À chegada à sala de operações, o paciente estava normotenso, normotérmico e com saturação arterial de oxigénio de 99% com 02 em óculos nasais a 3 litros por minuto. Foi evitada a pré-medicação com benzodiazepinas.
Foi decidido realizar anestesia intratecal com bupivacaína hiperbárica 0,5%, 9 mg, mais 5 μg de fentanil; a técnica foi realizada sem incidentes. Na primeira hora, foram administrados paracetamol 1 g iv, metamizol 2 g iv, dexametasona 4 mg iv, dexketoprofeno 50 mg iv e terapia de fluidos com aquecedor. Durante esta primeira hora, o útero e a adnexa foram ressecados. Após 100 minutos e coincidindo com a linfadenectomia ilíaca e para-aórtica, o paciente apresentou dor, pelo que foi decidido injectar 10 mg de bolus ketamina (evitando o uso de benzodiazepinas, morfina e propofol). Foi utilizado um total de 40 mg de cetamina, proporcionando uma analgesia satisfatória sem efeitos secundários. A mecânica ventilatória e a saturação de O2 permaneceram inalteradas durante a operação, sendo o único suporte respiratório a terapia de oxigénio que ela já recebia na enfermaria (O2 em óculos nasais a 3 l/min).

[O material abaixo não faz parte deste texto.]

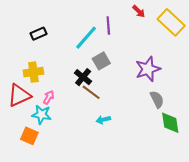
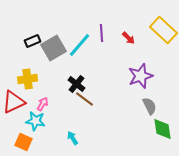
red arrow: (139, 11) -> (128, 38), moved
gray square: (101, 61) -> (54, 48), moved, size x1.4
cyan arrow: (103, 120) -> (72, 138), moved, turned 72

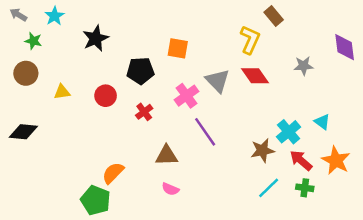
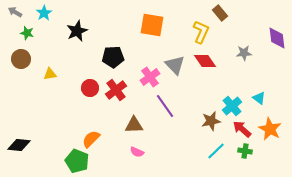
orange square: (178, 48) -> (152, 25), moved, size x1.4
red circle: (106, 96) -> (90, 88), moved
red cross: (144, 112) -> (116, 90), size x1.5
black diamond: (23, 132) -> (19, 145), moved

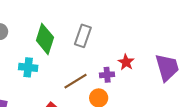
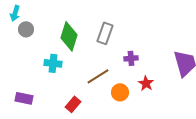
red star: (126, 62) -> (146, 83), moved
purple cross: (107, 75) -> (131, 58), moved

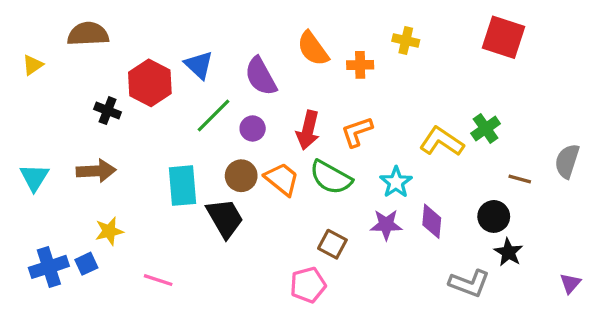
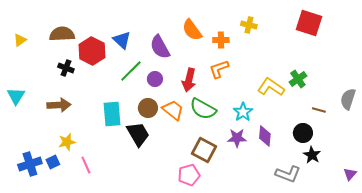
brown semicircle: (88, 34) -> (62, 34), moved
orange L-shape: (357, 132) -> (219, 69), moved
cyan triangle: (34, 177) -> (16, 96), moved
brown square: (332, 244) -> (204, 150), size x1.4
pink line: (158, 280) -> (86, 165), moved, turned 48

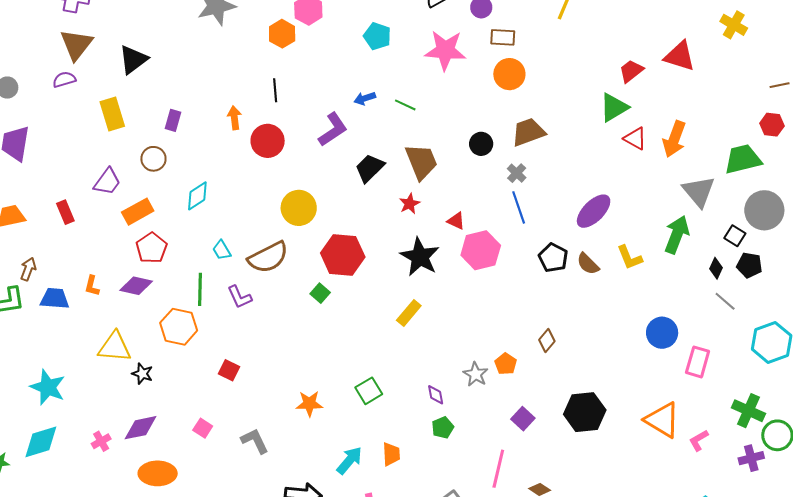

A cirurgia foi concluída após 150 minutos sem incidentes. Na unidade de reanimação, administraram-se NIV (CPAP a 5 cmH2O), bloco percutâneo transabdominal bilateral (TAP) (7,5 ml de ropivacaína 0,5% e 7,5 ml de mepivacaína 1% em cada abdómen) e bloco rectal abdominal (5 ml de ropivacaína 0,5% em cada lado), ambos eficazes. A analgesia foi prescrita para a enfermaria de internamento evitando opiáceos, onde chegou três horas após a admissão à reanimação.
Durante a sua estadia na enfermaria, a paciente permaneceu estável e com dores controladas, e teve alta do hospital no quinto dia após a operação.